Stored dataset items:

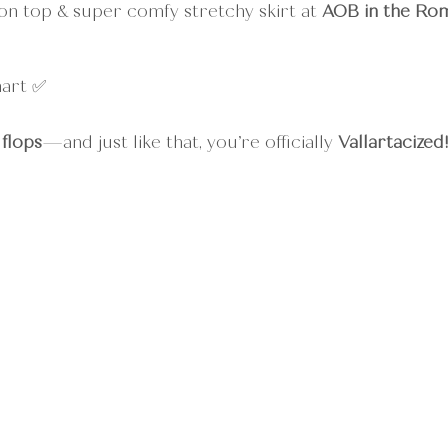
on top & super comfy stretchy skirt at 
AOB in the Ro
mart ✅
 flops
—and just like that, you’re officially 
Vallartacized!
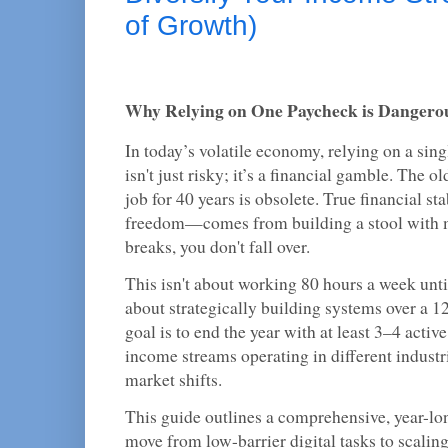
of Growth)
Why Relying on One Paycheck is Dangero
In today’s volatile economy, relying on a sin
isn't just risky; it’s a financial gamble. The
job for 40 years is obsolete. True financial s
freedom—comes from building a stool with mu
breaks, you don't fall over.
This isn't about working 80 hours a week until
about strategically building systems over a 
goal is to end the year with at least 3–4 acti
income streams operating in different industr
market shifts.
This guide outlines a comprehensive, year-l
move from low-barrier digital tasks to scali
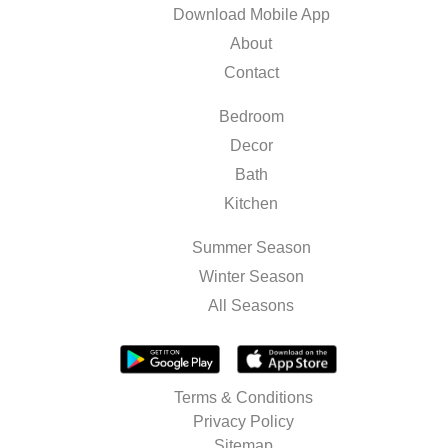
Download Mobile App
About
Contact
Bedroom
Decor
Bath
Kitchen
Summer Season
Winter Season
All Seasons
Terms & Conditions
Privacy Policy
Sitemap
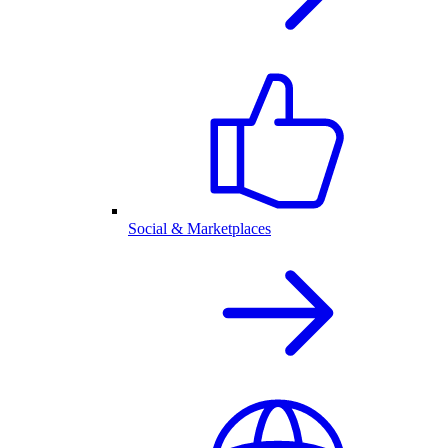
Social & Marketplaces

...

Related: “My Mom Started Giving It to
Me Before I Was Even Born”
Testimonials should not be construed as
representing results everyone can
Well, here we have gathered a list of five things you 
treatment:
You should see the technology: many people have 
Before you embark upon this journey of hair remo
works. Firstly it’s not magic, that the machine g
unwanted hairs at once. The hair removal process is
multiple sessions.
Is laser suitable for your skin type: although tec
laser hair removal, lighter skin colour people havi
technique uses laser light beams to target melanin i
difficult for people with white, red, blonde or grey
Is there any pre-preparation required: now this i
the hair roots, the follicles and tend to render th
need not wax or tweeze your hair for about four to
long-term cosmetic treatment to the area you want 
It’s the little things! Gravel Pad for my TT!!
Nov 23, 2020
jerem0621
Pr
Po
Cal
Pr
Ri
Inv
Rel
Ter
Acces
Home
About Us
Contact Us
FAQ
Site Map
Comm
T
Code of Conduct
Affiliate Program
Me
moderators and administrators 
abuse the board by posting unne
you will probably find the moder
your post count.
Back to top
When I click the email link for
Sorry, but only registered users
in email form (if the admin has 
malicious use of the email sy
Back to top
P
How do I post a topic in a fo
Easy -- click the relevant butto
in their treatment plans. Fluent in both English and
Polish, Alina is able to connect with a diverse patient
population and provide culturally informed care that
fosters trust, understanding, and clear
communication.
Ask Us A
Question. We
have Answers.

PROBLEM DESCRIPTION:
Transcribe word for word the part of the data that opens with the line containing "on top & super comfy stretchy skirt at" and closes with the line containing "Social & Marketplaces", including both of those lines. Leave the pictures out of your answer.

ANSWER BOX:
on top & super comfy stretchy skirt at 
AOB in the Ro
mart ✅
 flops
—and just like that, you’re officially 
Vallartacized!
of Growth)
Why Relying on One Paycheck is Dangero
In today’s volatile economy, relying on a sin
isn't just risky; it’s a financial gamble. The
job for 40 years is obsolete. True financial s
freedom—comes from building a stool with mu
breaks, you don't fall over.
This isn't about working 80 hours a week until
about strategically building systems over a 
goal is to end the year with at least 3–4 acti
income streams operating in different industr
market shifts.
This guide outlines a comprehensive, year-l
move from low-barrier digital tasks to scali
Download Mobile App
About
Contact
Bedroom
Decor
Bath
Kitchen
Summer Season
Winter Season
All Seasons
Terms & Conditions
Privacy Policy
Sitemap
Social & Marketplaces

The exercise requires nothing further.